Abstract:The task of Reading Comprehension with Multiple Choice Questions, requires a human (or machine) to read a given passage, question pair and select one of the n given options. The current state of the art model for this task first computes a question-aware representation for the passage and then selects the option which has the maximum similarity with this representation. However, when humans perform this task they do not just focus on option selection but use a combination of elimination and selection. Specifically, a human would first try to eliminate the most irrelevant option and then read the passage again in the light of this new information (and perhaps ignore portions corresponding to the eliminated option). This process could be repeated multiple times till the reader is finally ready to select the correct option. We propose ElimiNet, a neural network-based model which tries to mimic this process. Specifically, it has gates which decide whether an option can be eliminated given the passage, question pair and if so it tries to make the passage representation orthogonal to this eliminated option (akin to ignoring portions of the passage corresponding to the eliminated option).

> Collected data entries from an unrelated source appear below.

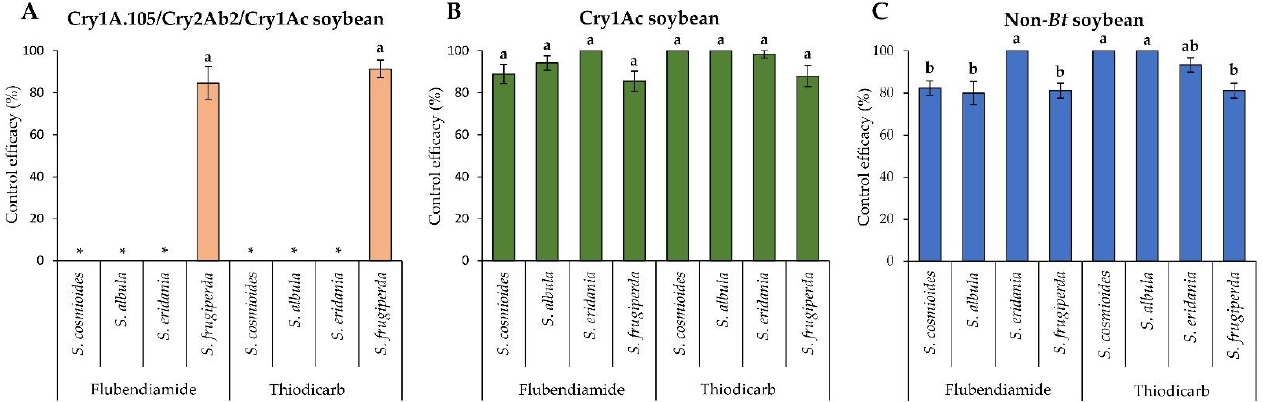
Figure 1. Control efficacy of flubendiamide and thiodicarb against Spodoptera species larvae that developed to L3 stage on Bt and non- Bt soybean. Bars (±SE) with the same letter are not significantly different as determinded by the LSMEANS statement using Tukey – Kramer test at p > 0.05. * Not estimated due to limited number of larvae that developed until L3 stage.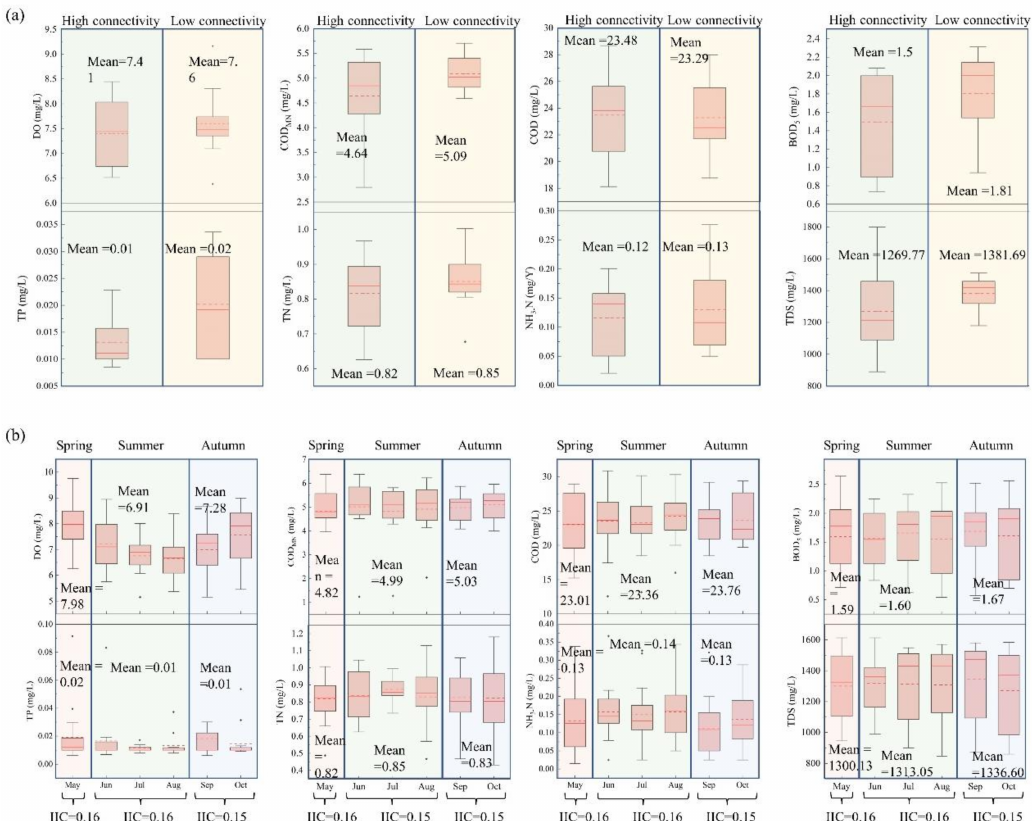
Figure 7. ( a ) Box line diagrams of 8 water quality indicators during high connectivity (green) and low connectivity (yellow) periods, respectively, dots represent the average concentration of each indicator per year; ( b ) Boxplots of 8 water quality indicators during May to October, respectively, where May is spring (red), June–August is summer (green), and September–October is autumn (blue). The meaning of the boxes and lines are the same with Figure 3d, dots represent the average concentration of each indicator per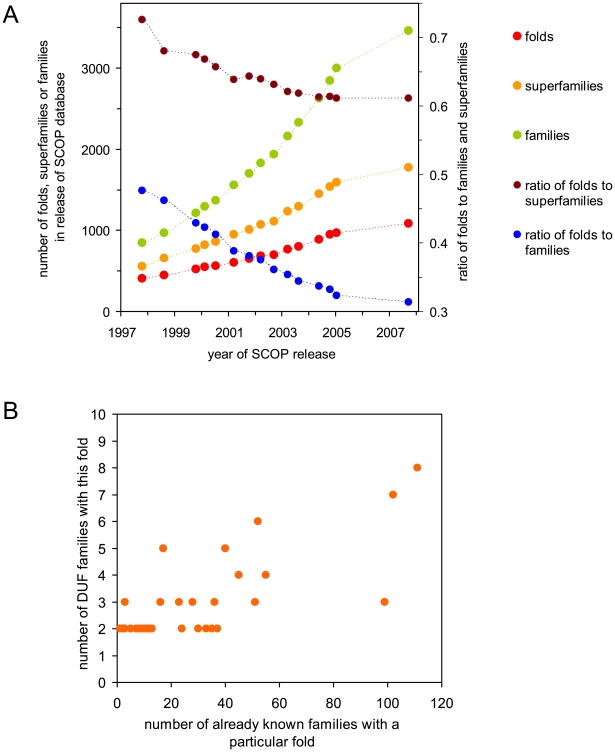
Analysis of trends in families, superfamilies, and DUFs.(A) Long-term trends in the proportion of protein folds to protein families and to protein superfamilies according to SCOP database. Each point corresponds to one release SCOP database (n.b., there were no SCOP releases between January 2005 and September 2007). This analysis is based on the data available from the SCOP website (http://scop.mrc-lmb.cam.ac.uk/scop/). (B) Number of fold representatives in DUF families as a function of a number of already known families with the same fold (n.b., the number of known families of the same fold was derived from the SCOP database).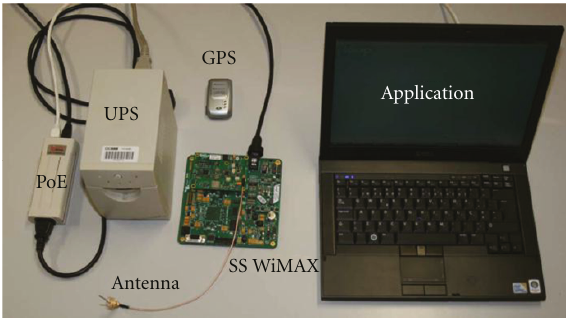
Figure 15: Portugal Telecom Inovac¸˜ao’s OptiMax tool.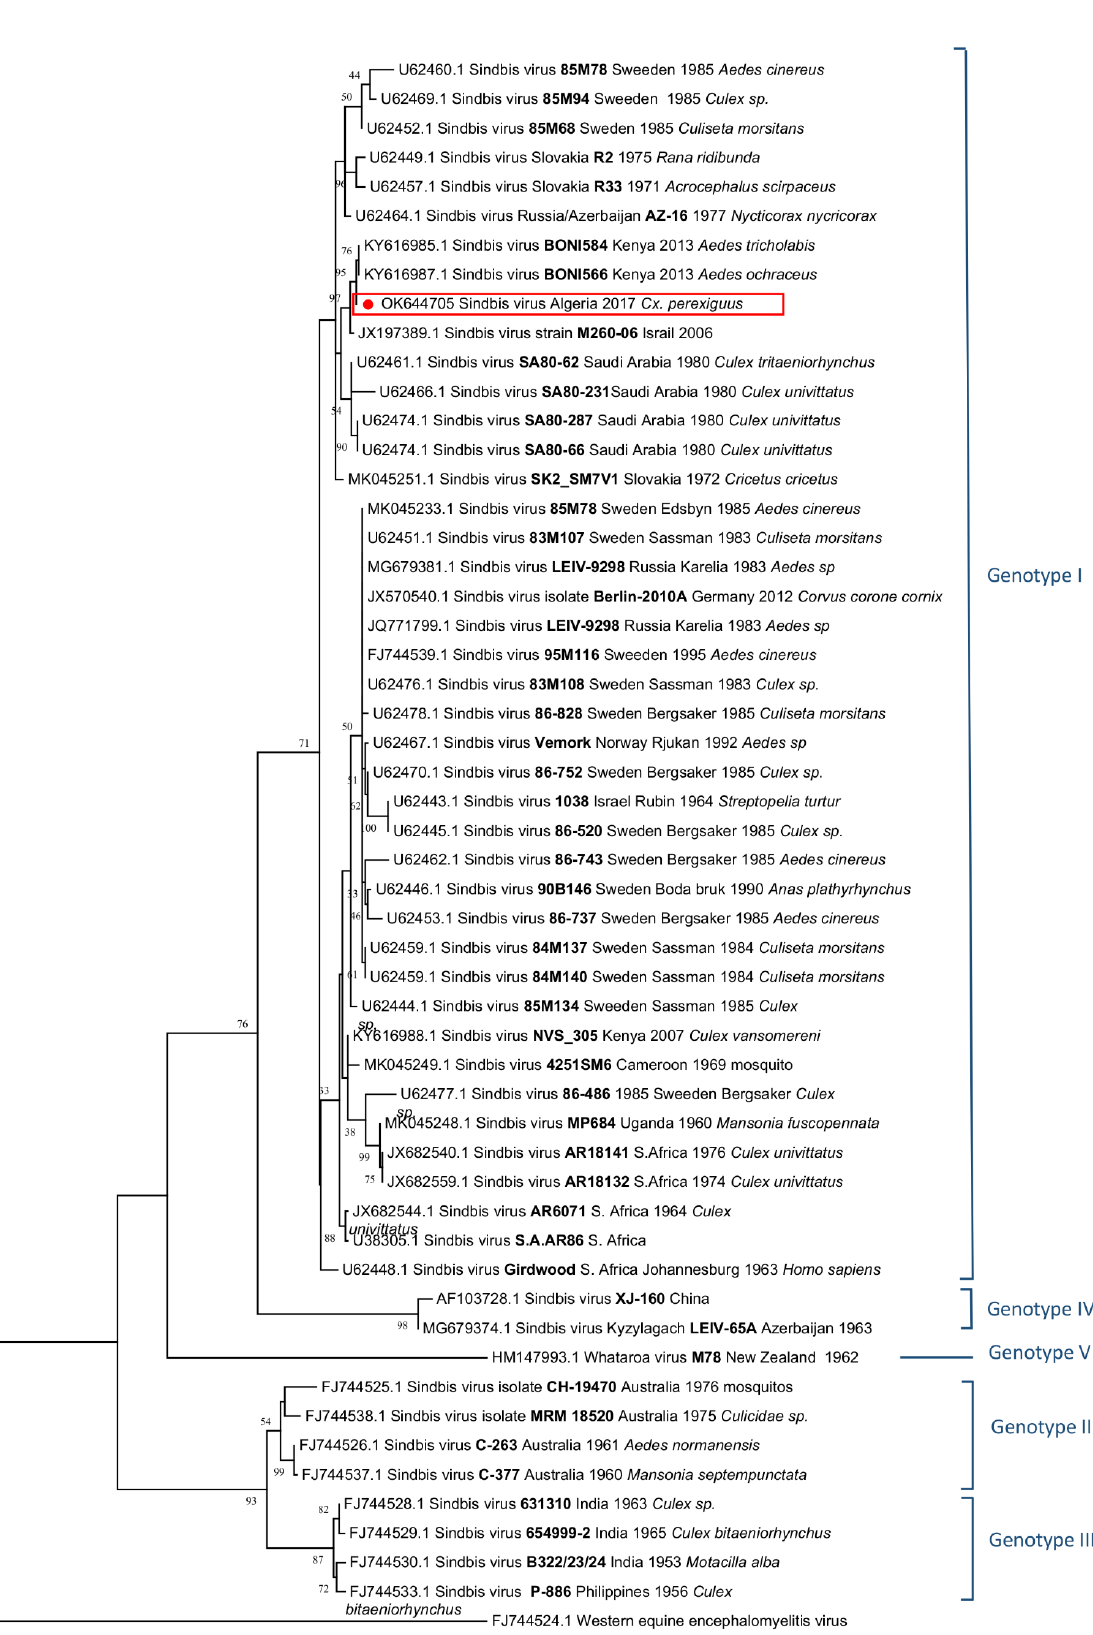
Figure 2. Phylogenetic analysis showing the genetic relationships of SINV genotypes based on partial nucleotide sequencing of the E2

The model makes multiple rounds of partial elimination to refine the passage representation and finally uses a selection module to pick the best option. We evaluate our model on the recently released large scale RACE dataset and show that it outperforms the current state of the art model on 7 out of the $13$ question types in this dataset. Further, we show that taking an ensemble of our elimination-selection based method with a selection based method gives us an improvement of 3.1% over the best-reported performance on this dataset.